Hazen’s work has been exhibited, screened and performed at institutions including The Bronx Museum, Bronx, NY; Foreland Contemporary Art Campus, Catskill, NY; Pulse Miami Beach as part of Pulse Play, Miami, FL; The Museum of Tolerance, Los Angeles, CA; Microscope Gallery, Brooklyn, NY; Vox Populi, Philadelphia, PA; Light Year on the Manhattan Bridge, Brooklyn, NY; The Granoff Center at Brown University, RI; Performance Works Northwest, Portland, OR; The CICA Museum in South Korea; and The Boston Young Contemporaries exhibition; Boston, MA; among others. Hazen has held residencies at Pioneer Works, Brooklyn, NY; De:Formal online artist residency; The Shanghai Institute of Visual Art, Shanghai, China, I:O residency at the Helikon Art Center, Izmit, Turkey; Vermont Studio Center in Vermont and The Pasadena Side Street Projects, Pasadena; CA. She participated as a fellow in the Bronx AIM program and The Saas-Fee Summer Institute of Art at European Graduate School in Switzerland. She has studied at Biola University, Brown University, and the Rhode Island School of Design.

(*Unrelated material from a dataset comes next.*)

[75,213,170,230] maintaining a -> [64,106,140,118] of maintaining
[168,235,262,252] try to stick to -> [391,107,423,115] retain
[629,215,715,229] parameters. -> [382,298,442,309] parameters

She has taught at the Rhode Island School of Design, New York University, The Stevens Institute of Technology, The Shanghai Institute of Visual Art, and the Bard College Clemente courses in the humanities program. She is currently a visiting artist-in-residence at Bard College in the Studio Arts program.
Workspace Residency is generously supported by the Andy Warhol Foundation for the Visual Arts and the National Endowment for the Arts.